Myths About Stem Cell Donation

Still have questions? We have answers.

There are some myths about stem cell donation and we hope that reading the following will help to dispel them.

Myth: Stem cells are taken from the spinal cord.

Fact: The donor's spinal cord is unaffected in the collection of stem cells. For a bone marrow donation, the collection of the stem cells is taken from the iliac crest which sits at the back of the pelvic bone. The day-procedure (operation) takes place under general anaesthesia.

Myth: All stem cell donations involve surgery.

Fact: Some donations involve surgery and some do not. Canadian Blood Services may ask donors to give stem cells from their bone marrow or peripheral blood. Where bone marrow donation is a surgical procedure, peripheral blood stem cell donation is a non-surgical procedure done in an outpatient clinic.

Peripheral blood stem cell donation involves removing a donor's blood through a sterile needle in one arm. The blood is passed through a machine that separates out the stem cells used in transplantation. The remaining blood is returned through the other arm.

The patient's doctor will decide what type of donation is best for the patient.
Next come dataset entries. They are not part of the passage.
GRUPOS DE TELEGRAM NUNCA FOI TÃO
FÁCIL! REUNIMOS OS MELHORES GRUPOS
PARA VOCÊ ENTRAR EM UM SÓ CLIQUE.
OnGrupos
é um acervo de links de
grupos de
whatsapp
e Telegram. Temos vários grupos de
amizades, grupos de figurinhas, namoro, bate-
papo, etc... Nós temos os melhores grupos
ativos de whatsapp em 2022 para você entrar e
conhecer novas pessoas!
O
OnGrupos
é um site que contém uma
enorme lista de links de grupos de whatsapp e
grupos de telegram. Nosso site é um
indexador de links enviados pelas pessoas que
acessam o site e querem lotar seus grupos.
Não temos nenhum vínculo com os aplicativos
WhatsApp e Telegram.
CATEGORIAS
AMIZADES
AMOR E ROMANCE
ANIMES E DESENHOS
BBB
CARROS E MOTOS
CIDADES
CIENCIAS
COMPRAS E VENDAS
Myth: Stem cell donation is painful.

Fact: Canadian Blood Services facilitates two types of procedures - stem cell donation from bone marrow or peripheral blood stem cell donation. For bone marrow donation, the collection of stem cells is taken from the iliac crest and this type of procedure is done under general anaesthetic so the donor experiences no pain. For peripheral blood stem cell donation, the collection is a non-surgical procedure done in an outpatient clinic and does not involve anaesthetic. The donor does not experience pain during either procedure.
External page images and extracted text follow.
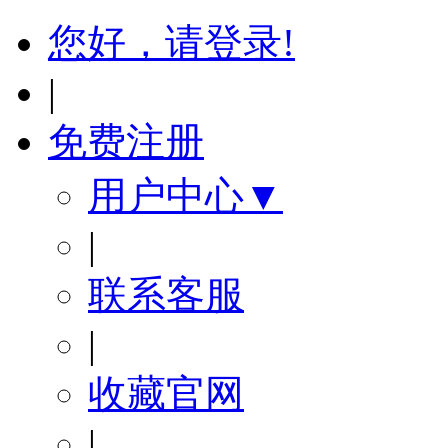
您好，请登录!
|
免费注册
用户中心▼
|
联系客服
|
收藏官网
|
Myth: Stem cell donation involves a lengthy recovery process.

Fact: Bone marrow donors can expect to feel some soreness in their lower back. There have also been reports of donors feeling tired and having some discomfort walking for a couple of days or longer. Most donors are back to their usual routine in a few days. Some may take a few weeks before they feel completely recovered.

Peripheral blood stem cell donors report varying symptoms including headache, bone or muscle pain, nausea, insomnia and fatigue. These effects disappear shortly after donating.

Myth: If I donate stem cells, they cannot be replaced.

Fact: The body replaces the stem cells within six weeks. After donating, most donors are back to their usual routine in a few days.

Myth: I come from a large family, so if I ever need a stem cell transplant, I should have no problem finding a match within my family.

Fact: The requirements for finding a match are so precise that fewer than 25% of those in need can receive a transplant from someone in their own family. That is why we maintain the Canadian Blood Services Stem Cell Registry - a registry of Canadians who are ready to donate to any patient in need.